Trad publishing has decided to take those resources that should go into marketing and instead funnel them into CEO and shareholder profits, while offloading the actual work and effort onto the poor overworked authors themselves. A crowning indignity is that BookTok and YouTube don’t even really work for marketing; the few who “hit it big” are lottery winners, sweeteners to keep the rest of the rubes pouring in their attention/ad engagement/cheap content creation. Just as the lotto is a tax on the poor, BookTok and its ilk are a tax on the already strained resources of authors and artists.
This is bad enough, but then comes the gaslighting blame game when a book sinks like a stone because the trad publisher did not hold up their end of the bargain. It’s exploitative bullshit, and one of the things that’s going to cause a massive market shift sooner or later–but not before a lot of already marginalized authors are pushed out of the industry, and we’re going to lose so many great voices and stories because of simple greed.
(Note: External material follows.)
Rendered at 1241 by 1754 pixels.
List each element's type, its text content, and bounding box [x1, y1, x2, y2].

I mourn those losses. We all should.
The toxic form of Main Character Syndrome is prioritized and rewarded by the ad-engagement algorithm, and as it spreads it gives publishers and other media corporations another way to exploit authors and artists already staggering under an insurmountable weight of fuckery, just like rewarding sociopathic bullshit in politics leads to the breakdown of the rule of law and a rash of policies that oppress, maim, and kill. These things are the same. They are symptoms of the same underlying problem; they are features of the same mechanism. The terrible thing is not that the internet has allowed us to witness the problem clearly to a degree unprecedented in human history; no, the terrible thing is that this is the system working as intended. The cruelty is the point, the rewarding of bullshit “pranking” and stalking behavior “for the lulz” is part and parcel of the same systems that reward fascist sociopathy and norm-breaking in politics. The system benefits this type of behavior for a reason, and that reason is profit and control.
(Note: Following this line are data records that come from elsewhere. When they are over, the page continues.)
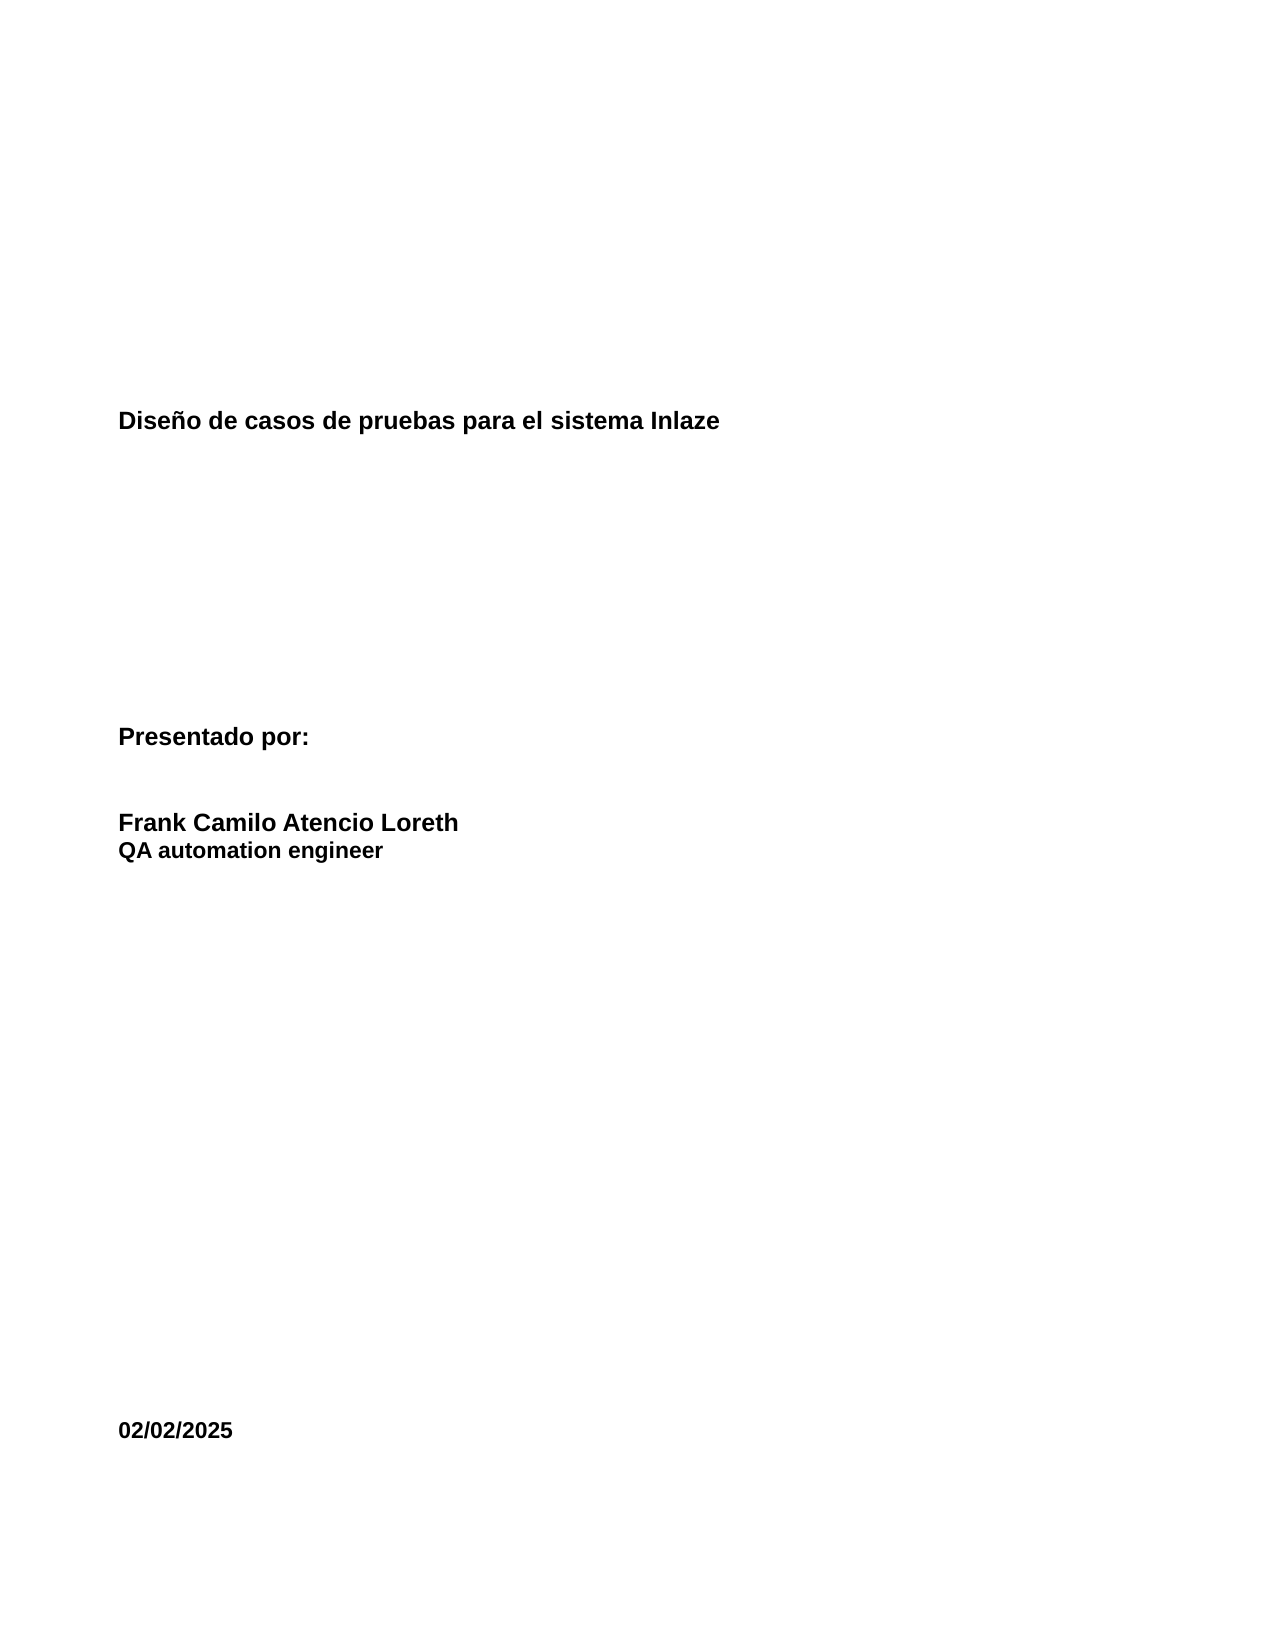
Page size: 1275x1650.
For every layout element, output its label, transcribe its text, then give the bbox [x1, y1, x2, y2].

text QA automation engineer [118, 837, 1157, 863]
text 02/02/2025 [118, 1417, 1157, 1443]
text Presentado por: [118, 722, 1157, 751]
text Frank Camilo Atencio Loreth [118, 808, 1157, 837]
text Diseño de casos de pruebas para el sistema Inlaze [118, 406, 1157, 434]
Whether the people engaging in this fuckery cannot or will not take the last step into self-knowledge or realization is to a large degree beside the point. The point is mitigating the damage they do–or ideally, stopping said damage. That starts with applying consequences for shitty behavior, which is one thing our society is overwhelmingly reluctant to do for a variety of reasons, some practical and others habitual. A collective response is necessary, and yet one of the timeworn tactics in the (very thin, though very effective) playbook shitty people use is divide-and-conquer: isolating, exhausting, and harassing targets to the point where a shitty person can get away with shitty behavior for years. By the time an immune response is mounted, the wreckage extends far and wide.
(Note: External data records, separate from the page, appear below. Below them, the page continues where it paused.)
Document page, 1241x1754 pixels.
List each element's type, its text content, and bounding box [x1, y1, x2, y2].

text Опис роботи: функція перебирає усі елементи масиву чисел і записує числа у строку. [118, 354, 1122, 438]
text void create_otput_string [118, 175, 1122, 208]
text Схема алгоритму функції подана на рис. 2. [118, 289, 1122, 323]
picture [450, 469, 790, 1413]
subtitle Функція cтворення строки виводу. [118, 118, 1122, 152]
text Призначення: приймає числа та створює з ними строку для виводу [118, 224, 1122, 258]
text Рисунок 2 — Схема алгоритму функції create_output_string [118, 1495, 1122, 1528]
The people watching these “influencers”, gamed into providing “engagement” for ad dollars, are not quite victims. They’re resources being harvested in order to shift wealth to corporations. Maybe they’re even comfortable with the process; maybe they don’t mind being reduced to the battery Morpheus holds up in that classic explaining-the-Matrix scene.
I do mind. I’ll be glad to go back to being blissfully unaware of “influencers”–but I can’t ever be unaware of what they’re a symptom of. That’s thrust in my face daily, as a mother, a working writer, and a human being. I hold out no particular hope for change in my lifetime, but at least I’ve articulated the problem at length. No doubt it’ll be ignored, since it’s not a YouTube video or outrage-inducing TikTok/Insta short. Still, I take what comfort I may in the act.
And now the dog needs walkies. Onward to Thursday.